__Task instructions__.
Images in the data are to be skipped, while every line is restated exactly as written.

Camera intrinsics data

◇ ◇ ◇ ◇ ◇ ◇ ◇

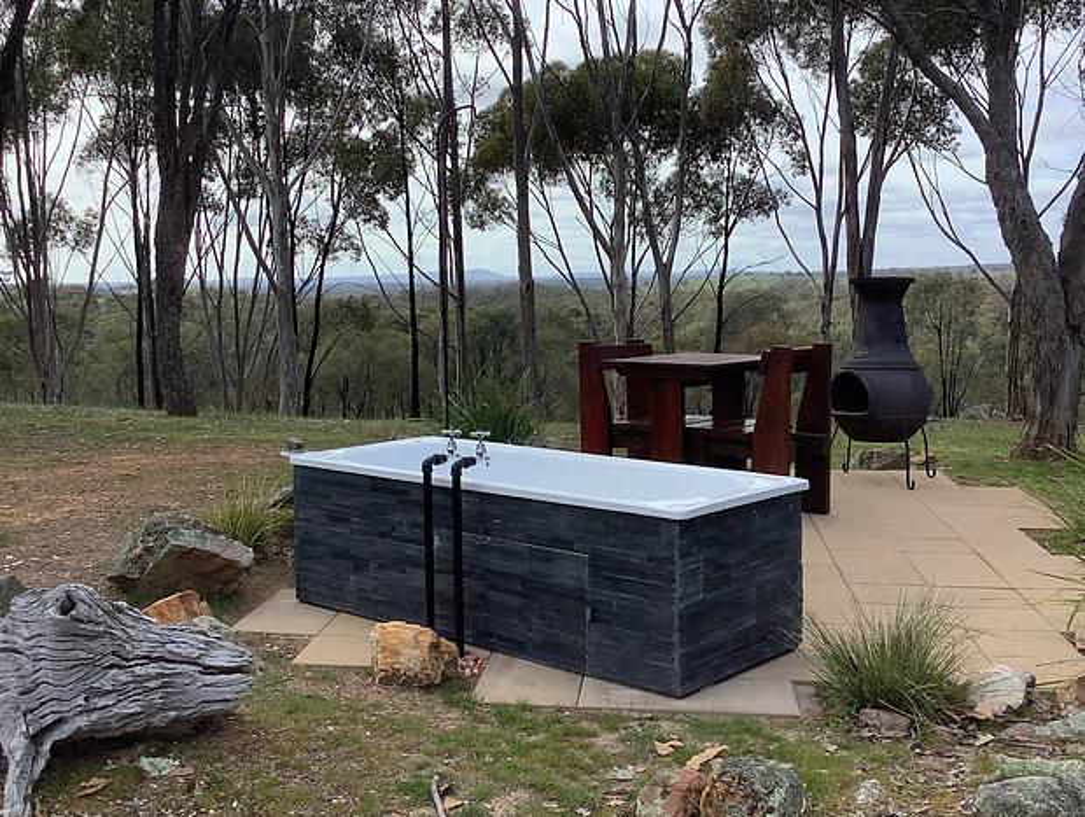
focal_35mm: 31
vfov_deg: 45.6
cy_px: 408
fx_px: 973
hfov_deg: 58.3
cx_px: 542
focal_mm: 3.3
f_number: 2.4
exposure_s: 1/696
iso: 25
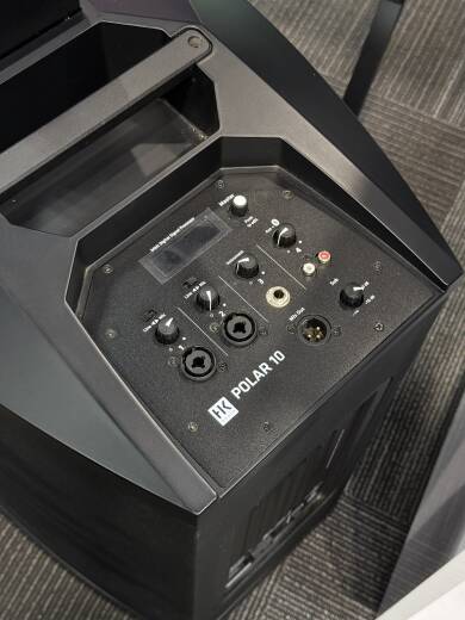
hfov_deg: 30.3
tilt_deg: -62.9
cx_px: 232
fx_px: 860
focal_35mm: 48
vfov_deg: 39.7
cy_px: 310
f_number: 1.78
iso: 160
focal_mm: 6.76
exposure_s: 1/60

◇ ◇ ◇ ◇ ◇ ◇ ◇

__Written answer__.
focal_35mm: 31
vfov_deg: 45.6
cy_px: 408
fx_px: 973
hfov_deg: 58.3
cx_px: 542
focal_mm: 3.3
f_number: 2.4
exposure_s: 1/696
iso: 25
hfov_deg: 30.3
tilt_deg: -62.9
cx_px: 232
fx_px: 860
focal_35mm: 48
vfov_deg: 39.7
cy_px: 310
f_number: 1.78
iso: 160
focal_mm: 6.76
exposure_s: 1/60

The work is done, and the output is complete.